**Information provided**
--------------------------------------------------

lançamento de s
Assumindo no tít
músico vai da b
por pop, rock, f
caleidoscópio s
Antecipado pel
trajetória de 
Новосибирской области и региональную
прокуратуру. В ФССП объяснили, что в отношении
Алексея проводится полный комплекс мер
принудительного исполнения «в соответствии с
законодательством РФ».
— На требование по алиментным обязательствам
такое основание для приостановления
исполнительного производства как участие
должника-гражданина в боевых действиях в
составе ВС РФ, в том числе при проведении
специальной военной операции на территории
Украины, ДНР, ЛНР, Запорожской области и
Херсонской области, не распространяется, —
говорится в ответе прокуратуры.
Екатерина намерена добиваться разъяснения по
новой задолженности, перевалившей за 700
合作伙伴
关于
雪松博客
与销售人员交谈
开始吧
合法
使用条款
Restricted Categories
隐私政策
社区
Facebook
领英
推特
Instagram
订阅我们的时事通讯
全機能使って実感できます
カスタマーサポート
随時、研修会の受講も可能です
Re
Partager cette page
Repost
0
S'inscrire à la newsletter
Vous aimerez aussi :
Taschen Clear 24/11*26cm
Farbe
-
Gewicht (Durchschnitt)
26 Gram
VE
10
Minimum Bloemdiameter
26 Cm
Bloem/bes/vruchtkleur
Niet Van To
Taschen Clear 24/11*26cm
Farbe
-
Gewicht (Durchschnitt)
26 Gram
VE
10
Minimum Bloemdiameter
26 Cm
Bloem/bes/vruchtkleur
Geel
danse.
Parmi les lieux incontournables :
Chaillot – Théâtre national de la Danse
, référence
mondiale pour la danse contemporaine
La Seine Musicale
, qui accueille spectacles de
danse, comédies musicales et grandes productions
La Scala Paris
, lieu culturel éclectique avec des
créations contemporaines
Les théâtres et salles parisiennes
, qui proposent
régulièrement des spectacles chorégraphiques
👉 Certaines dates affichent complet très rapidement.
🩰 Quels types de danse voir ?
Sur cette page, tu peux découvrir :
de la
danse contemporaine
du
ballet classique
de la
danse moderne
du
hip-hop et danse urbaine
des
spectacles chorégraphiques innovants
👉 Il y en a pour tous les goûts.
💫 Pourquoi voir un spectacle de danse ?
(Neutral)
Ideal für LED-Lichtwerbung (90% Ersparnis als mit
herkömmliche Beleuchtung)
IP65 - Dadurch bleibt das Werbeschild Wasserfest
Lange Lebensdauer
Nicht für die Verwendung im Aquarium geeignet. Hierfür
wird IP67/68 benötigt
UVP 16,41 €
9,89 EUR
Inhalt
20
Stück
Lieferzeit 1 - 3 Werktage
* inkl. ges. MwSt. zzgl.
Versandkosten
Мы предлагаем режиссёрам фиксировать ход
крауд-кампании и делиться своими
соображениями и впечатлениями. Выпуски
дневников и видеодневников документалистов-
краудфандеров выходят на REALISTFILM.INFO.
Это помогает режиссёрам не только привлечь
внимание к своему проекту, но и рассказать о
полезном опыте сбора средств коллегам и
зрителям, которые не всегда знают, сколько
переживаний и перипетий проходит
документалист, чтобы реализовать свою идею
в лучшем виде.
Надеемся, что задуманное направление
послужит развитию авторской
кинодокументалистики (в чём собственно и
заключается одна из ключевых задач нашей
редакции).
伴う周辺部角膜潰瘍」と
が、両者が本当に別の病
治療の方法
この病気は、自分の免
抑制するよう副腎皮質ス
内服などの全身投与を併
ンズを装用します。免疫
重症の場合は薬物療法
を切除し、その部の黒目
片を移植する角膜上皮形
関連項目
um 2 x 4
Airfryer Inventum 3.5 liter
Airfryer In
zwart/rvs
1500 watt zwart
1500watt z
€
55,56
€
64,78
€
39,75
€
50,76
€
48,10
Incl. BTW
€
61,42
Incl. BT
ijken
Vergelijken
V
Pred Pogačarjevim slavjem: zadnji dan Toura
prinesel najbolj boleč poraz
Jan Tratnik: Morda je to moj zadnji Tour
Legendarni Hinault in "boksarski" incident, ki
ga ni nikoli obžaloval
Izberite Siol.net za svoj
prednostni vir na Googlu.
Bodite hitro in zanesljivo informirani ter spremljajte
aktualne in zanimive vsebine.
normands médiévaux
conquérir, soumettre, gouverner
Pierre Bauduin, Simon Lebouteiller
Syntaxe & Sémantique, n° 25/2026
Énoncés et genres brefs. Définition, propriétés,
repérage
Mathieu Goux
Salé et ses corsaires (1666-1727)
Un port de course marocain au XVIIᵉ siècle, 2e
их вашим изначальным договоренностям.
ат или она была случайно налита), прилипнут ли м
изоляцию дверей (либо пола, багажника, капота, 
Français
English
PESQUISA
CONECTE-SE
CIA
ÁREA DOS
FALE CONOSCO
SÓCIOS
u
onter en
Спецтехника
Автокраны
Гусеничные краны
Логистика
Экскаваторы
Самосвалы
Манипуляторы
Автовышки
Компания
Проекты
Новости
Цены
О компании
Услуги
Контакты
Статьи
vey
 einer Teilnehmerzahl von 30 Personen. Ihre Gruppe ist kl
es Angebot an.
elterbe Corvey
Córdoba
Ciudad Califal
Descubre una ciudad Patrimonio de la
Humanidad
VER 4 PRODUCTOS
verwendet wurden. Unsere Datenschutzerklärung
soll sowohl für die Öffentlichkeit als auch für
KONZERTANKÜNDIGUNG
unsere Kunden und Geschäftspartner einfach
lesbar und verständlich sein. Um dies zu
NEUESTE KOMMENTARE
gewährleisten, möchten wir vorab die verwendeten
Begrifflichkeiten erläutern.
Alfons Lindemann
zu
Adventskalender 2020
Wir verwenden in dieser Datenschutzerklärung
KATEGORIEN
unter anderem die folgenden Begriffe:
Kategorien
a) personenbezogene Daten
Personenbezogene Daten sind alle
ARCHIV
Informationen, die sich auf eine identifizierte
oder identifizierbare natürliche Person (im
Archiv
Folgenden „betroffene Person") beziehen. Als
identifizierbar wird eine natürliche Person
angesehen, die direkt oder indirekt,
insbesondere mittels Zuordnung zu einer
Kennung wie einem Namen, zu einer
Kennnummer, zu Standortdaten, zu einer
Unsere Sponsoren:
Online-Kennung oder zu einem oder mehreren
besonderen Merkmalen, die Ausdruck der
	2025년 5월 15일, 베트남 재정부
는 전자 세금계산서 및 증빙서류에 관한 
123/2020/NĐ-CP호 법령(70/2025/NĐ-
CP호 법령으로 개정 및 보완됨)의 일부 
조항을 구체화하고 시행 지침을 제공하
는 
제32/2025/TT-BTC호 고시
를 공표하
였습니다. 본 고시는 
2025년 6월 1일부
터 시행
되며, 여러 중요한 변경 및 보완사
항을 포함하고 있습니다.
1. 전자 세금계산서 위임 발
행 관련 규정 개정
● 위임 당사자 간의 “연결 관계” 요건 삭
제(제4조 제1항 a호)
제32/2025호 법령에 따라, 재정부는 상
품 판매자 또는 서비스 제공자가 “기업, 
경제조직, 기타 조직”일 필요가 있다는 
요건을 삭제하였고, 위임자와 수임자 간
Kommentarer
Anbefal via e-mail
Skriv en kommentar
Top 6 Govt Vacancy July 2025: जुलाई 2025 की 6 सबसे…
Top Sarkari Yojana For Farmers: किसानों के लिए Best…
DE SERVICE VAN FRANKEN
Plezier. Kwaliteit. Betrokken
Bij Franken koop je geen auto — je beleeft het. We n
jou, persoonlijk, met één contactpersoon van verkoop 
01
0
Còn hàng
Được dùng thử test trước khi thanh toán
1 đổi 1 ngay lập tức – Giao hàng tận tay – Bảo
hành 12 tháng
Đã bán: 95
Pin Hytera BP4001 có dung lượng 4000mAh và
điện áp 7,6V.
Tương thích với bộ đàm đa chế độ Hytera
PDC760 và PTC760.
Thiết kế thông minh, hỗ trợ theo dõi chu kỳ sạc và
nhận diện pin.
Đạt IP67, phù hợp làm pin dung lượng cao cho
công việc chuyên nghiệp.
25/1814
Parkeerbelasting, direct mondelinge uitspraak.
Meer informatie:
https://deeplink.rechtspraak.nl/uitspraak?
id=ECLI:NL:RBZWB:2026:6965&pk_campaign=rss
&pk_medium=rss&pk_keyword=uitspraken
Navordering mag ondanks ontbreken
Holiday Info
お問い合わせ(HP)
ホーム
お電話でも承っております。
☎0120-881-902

--------------------------------------------------

**Problem statement**
Display each line of the data above that contains the string "Kennung".

**Expected answer**
Kennung wie einem Namen, zu einer
Online-Kennung oder zu einem oder mehreren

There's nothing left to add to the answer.